*Exercise goal:* Tell how many lines in these records contain the string "Régimen", with only the number as the reply.

*Extracted records:*
----

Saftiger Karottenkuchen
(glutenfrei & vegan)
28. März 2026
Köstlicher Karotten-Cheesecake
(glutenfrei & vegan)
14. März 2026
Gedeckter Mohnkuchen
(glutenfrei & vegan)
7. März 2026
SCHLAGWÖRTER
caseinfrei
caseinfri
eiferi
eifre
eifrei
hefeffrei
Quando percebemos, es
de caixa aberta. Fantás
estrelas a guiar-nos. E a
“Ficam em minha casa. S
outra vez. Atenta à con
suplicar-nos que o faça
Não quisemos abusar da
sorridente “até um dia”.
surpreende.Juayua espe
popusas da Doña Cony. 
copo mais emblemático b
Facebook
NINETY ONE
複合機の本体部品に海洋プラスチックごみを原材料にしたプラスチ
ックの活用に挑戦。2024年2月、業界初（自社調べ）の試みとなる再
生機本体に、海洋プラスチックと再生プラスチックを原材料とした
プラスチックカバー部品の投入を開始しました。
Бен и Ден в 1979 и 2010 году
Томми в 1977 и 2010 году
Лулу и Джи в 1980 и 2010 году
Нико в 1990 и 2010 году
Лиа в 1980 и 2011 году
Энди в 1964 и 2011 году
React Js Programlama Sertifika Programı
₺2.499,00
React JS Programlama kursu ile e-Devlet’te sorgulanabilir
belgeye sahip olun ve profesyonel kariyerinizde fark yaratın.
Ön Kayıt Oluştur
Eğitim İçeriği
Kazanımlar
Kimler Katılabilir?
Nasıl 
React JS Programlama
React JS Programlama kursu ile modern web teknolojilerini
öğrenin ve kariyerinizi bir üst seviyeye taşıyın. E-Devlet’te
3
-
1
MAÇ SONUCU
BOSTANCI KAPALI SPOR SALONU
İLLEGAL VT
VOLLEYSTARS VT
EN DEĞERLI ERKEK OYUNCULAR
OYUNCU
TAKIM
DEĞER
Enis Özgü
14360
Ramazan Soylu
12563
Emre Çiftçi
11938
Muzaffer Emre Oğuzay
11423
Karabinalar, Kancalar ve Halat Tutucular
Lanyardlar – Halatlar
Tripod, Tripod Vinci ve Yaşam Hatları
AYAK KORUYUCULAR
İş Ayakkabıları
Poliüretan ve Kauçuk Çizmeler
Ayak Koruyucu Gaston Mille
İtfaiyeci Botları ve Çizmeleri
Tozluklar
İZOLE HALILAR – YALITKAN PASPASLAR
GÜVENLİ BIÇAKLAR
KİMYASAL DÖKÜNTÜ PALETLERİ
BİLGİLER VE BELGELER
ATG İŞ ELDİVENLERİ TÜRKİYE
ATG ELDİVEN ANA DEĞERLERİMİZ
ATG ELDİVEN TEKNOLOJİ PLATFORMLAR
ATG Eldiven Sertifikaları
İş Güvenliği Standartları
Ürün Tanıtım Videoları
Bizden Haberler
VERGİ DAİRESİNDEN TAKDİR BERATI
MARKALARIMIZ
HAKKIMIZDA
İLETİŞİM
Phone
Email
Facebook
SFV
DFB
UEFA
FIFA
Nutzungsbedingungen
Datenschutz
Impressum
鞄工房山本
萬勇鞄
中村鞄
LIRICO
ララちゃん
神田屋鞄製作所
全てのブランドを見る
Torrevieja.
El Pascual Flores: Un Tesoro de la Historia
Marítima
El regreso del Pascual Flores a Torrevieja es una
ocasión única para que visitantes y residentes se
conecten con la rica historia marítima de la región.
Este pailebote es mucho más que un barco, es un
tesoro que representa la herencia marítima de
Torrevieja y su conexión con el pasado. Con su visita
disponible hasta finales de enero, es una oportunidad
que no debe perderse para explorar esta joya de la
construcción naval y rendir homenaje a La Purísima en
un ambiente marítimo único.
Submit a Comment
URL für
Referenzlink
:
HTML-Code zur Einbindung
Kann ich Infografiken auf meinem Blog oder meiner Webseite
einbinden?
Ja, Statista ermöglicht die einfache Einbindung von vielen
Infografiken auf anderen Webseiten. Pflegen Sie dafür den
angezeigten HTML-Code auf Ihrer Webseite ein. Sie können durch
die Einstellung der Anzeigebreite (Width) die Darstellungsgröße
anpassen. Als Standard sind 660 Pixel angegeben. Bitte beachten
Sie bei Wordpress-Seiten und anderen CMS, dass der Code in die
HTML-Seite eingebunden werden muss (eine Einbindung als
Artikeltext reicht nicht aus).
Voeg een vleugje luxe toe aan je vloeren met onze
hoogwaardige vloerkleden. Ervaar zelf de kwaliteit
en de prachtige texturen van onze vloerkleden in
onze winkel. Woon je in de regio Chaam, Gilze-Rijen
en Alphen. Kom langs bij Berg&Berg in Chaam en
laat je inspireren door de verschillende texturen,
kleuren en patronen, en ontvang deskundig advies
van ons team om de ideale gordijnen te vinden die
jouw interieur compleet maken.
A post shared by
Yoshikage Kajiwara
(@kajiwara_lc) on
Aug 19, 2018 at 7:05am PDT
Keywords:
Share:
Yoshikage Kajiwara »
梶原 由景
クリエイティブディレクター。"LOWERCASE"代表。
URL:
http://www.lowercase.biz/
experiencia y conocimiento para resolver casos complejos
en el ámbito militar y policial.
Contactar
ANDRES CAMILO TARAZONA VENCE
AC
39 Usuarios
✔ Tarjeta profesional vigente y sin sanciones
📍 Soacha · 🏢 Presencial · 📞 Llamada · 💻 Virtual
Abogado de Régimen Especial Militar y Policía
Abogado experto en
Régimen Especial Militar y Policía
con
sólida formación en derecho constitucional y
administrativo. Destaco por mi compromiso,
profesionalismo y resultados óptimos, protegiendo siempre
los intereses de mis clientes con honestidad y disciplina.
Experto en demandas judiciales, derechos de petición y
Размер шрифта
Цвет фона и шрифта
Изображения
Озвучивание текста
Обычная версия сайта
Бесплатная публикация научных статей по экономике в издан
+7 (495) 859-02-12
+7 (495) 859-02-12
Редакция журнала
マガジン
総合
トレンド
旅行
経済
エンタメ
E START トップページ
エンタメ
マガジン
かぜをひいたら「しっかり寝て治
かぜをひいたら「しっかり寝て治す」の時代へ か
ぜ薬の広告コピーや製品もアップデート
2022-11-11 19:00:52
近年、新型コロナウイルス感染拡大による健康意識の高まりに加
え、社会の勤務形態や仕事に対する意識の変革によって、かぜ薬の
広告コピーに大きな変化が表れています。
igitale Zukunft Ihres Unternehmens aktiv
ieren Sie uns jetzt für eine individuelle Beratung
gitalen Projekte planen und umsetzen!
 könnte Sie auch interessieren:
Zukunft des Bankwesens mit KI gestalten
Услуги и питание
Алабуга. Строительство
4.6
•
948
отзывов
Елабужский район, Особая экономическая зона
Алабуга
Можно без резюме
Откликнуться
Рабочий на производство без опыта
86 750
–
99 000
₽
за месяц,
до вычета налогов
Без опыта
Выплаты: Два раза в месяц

----

*Written solution:* 2